Jane Edmondson, the chief executive of EQM Indexes, said she was worried enough about the risks of investing in China to create an index with far fewer Chinese companies. EQM created the Rare Earths and Critical Materials Index, which is tracked by the recently introduced Optica Rare Earths and Critical Materials E.T.F., which trades under the ticker CRIT. “Investors who want to minimize Chinese exposure can turn to the CRIT E.T.F.,’’ Ms. Edmondson said. The index does include four companies that are based in China and traded in Hong Kong, but it has less Chinese exposure than the Amplify Lithium and Battery Technology E.T.F. “Given the fact that the Chinese own most of the critical materials or processes, then all we can do is minimize the exposure,” she added.
The New York Times reported in June that there was evidence that forced labor in China’s western Xinjiang region was used in China’s car battery supply chain. A new U.S. law bars products that are made in Xinjiang or that have ties to the work programs there from entering the country.

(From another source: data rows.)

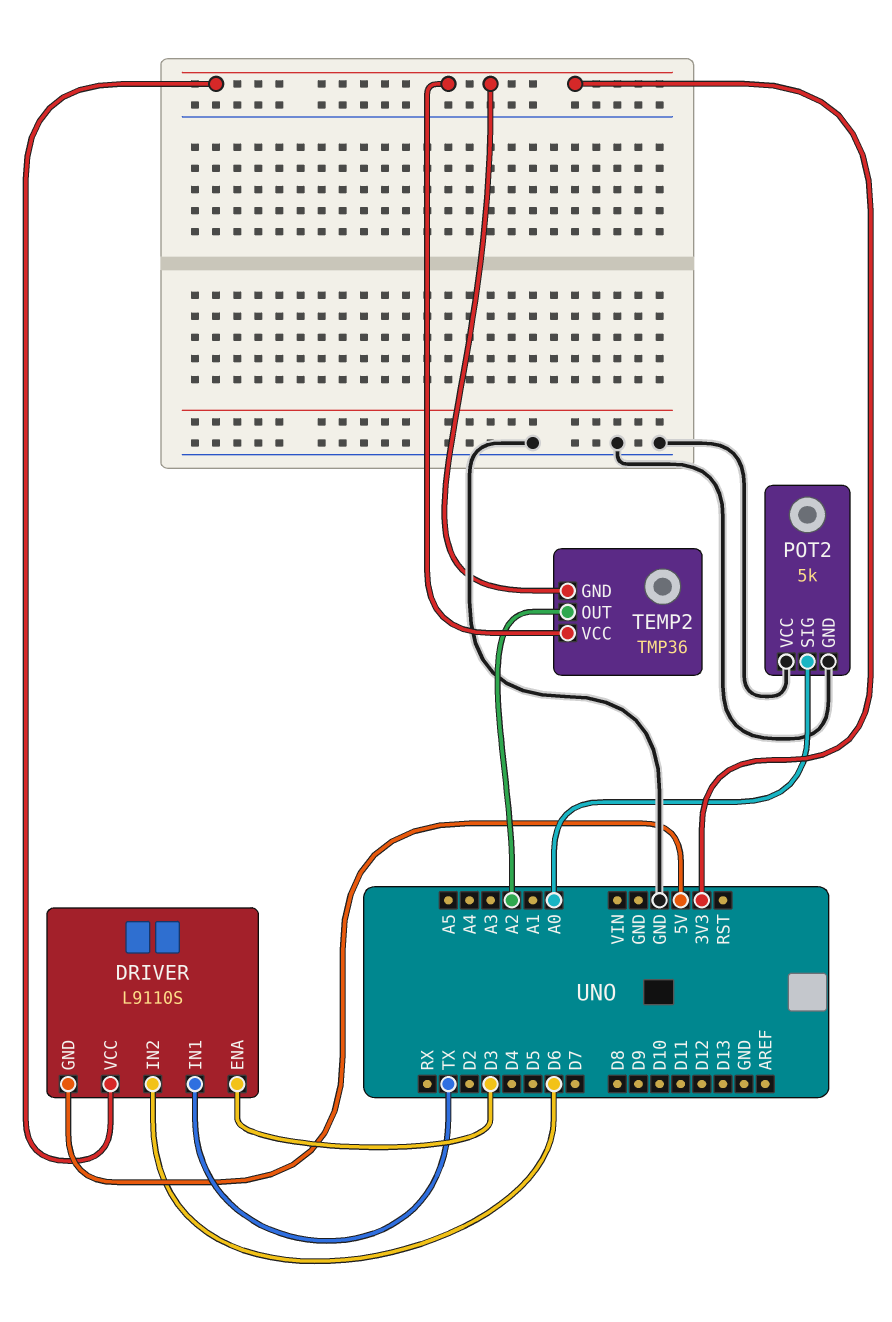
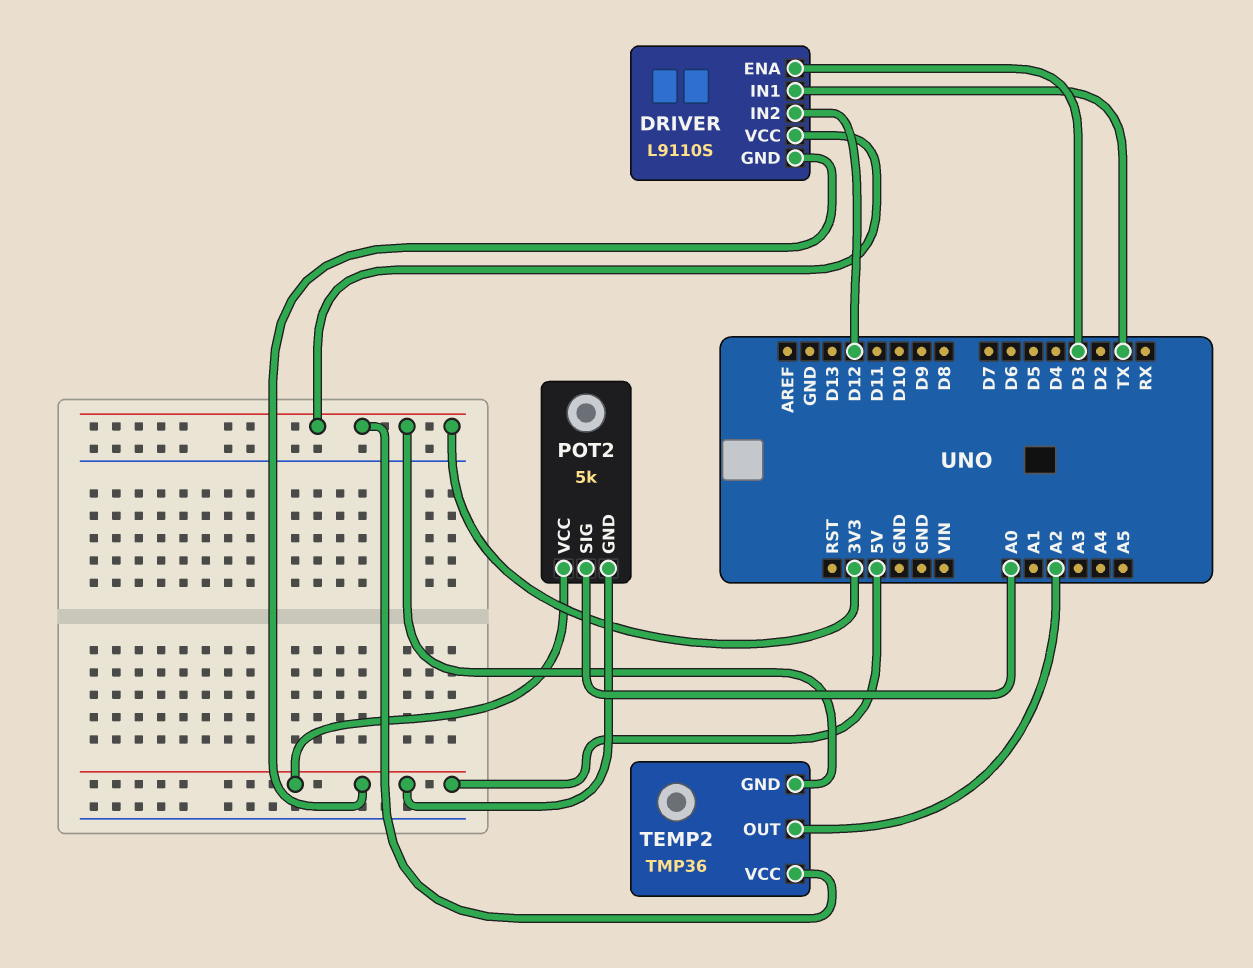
DRIVER pin IN2: D6 -> D12
POT2 pin GND: GND -> 5V
POT2 pin VCC: GND -> 5V

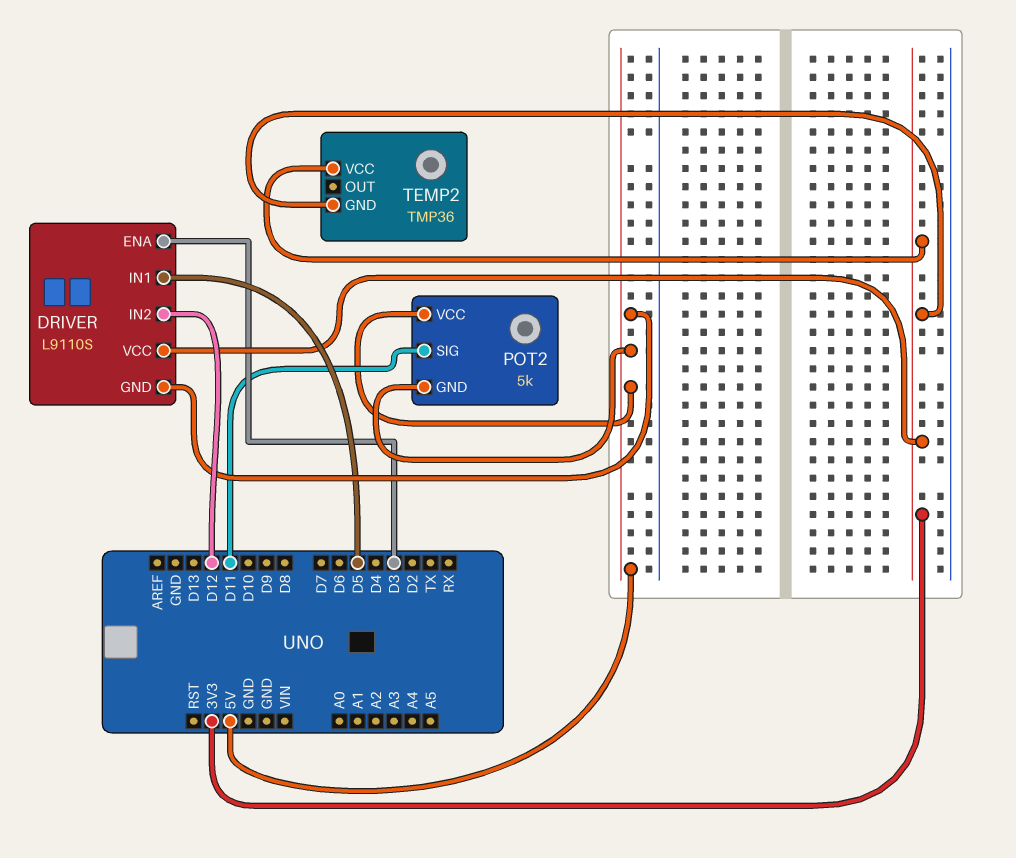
DRIVER pin IN1: TX -> D5
POT2 pin SIG: A0 -> D11
TEMP2 pin OUT: A2 -> none

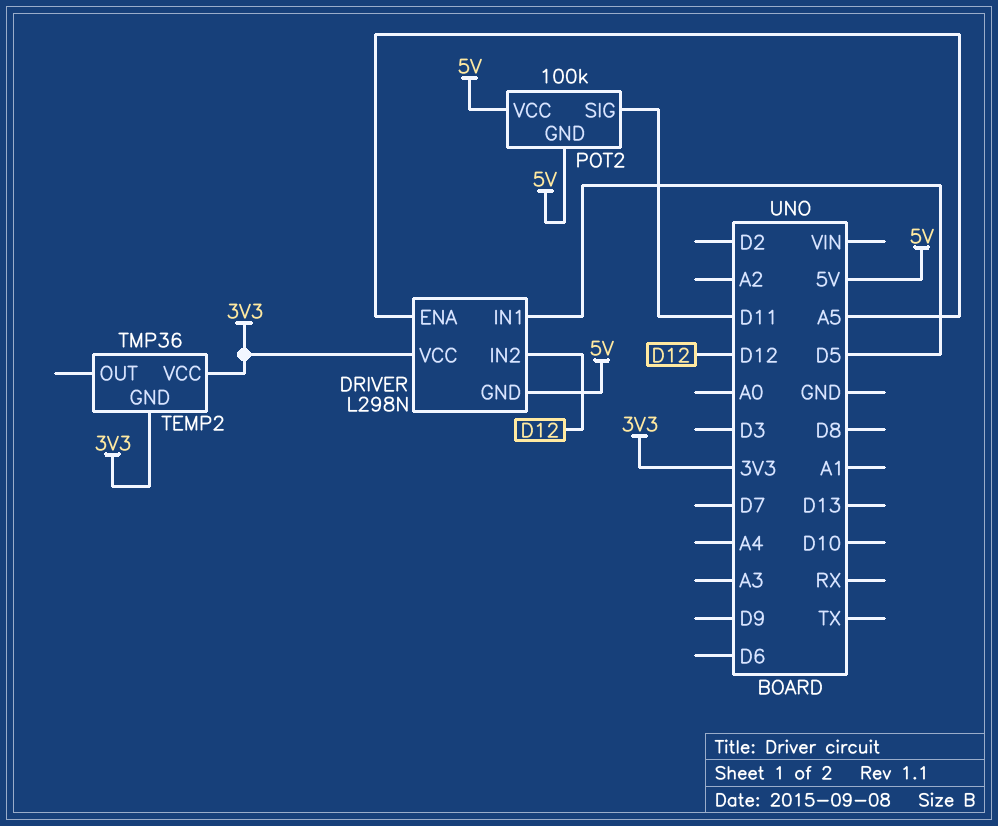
DRIVER: L9110S -> L298N
DRIVER pin ENA: D3 -> A5
POT2: 5k -> 100k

Another E.T.F. that has gained traction is the VanEck Rare Earth/Strategic Metals E.T.F., with over $800 million in assets. About 40 to 50 percent of its portfolio is involved in lithium in some way, according to Van Eck, though much of its investment is in rare earth minerals not used in electric vehicles.
Those vehicles, their batteries and the minerals that power them continue to gain attention. Depending on the model, electric vehicles are still more expensive to buy than gasoline-powered vehicles. But in terms of total cost of ownership, electric vehicles could already be cheaper in the United States by 10 to 20 percent because they are generally less expensive to maintain and fuel, Veronica Zhang, a VanEck analyst, said.
Mutual funds of various types hold scattered investments in electric vehicle materials and battery companies. The Franklin Rising Dividends Fund holds over five million shares in Albemarle, a major producer of lithium and other minerals. “Albemarle benefits from its low-cost position. It’s a high quality, low-cost resource,” said Nick Getaz, portfolio manager.
Lithium prices soared 437 percent last year as the industry struggled to meet surging demand. And prices rose sharply in the first half of 2022, EQM Indexes reported. “Demand is growing far faster than supply can keep up with,” said Seth Goldstein, an equity strategist in energy and resources at Morningstar. The problem, say many analysts, is that lithium mining received little investment before prices began to rise, and new lithium projects take years to begin producing. “Time is the biggest factor. These projects take time,” he said.
Albemarle has not fully benefited yet from rising lithium prices, according to Mr. Goldstein and other analysts, since many of its customers are on long-term deals at fixed prices below the current spot price of lithium. As these deals expire, the company will be able to negotiate new ones at higher rates.
Along with shares of other companies that contribute to electric vehicles, Albemarle stock has fallen sharply in recent weeks. At a recent price of $203, it was about 80 points below its November 2021 high.
Mr. Getaz offers a nuanced evaluation. In terms of price to earnings, he said, Albemarle is “fairly valued.” But because the company is investing in capital projects “to bring resources in,” he said, free cash flow will show a loss of $550 million or more for 2022. That will deter many potential investors. But by next year, Mr. Getaz said, it should be over $500 million positive.
Albemarle and other contributors to electric vehicle batteries generally do appear to have time on their side.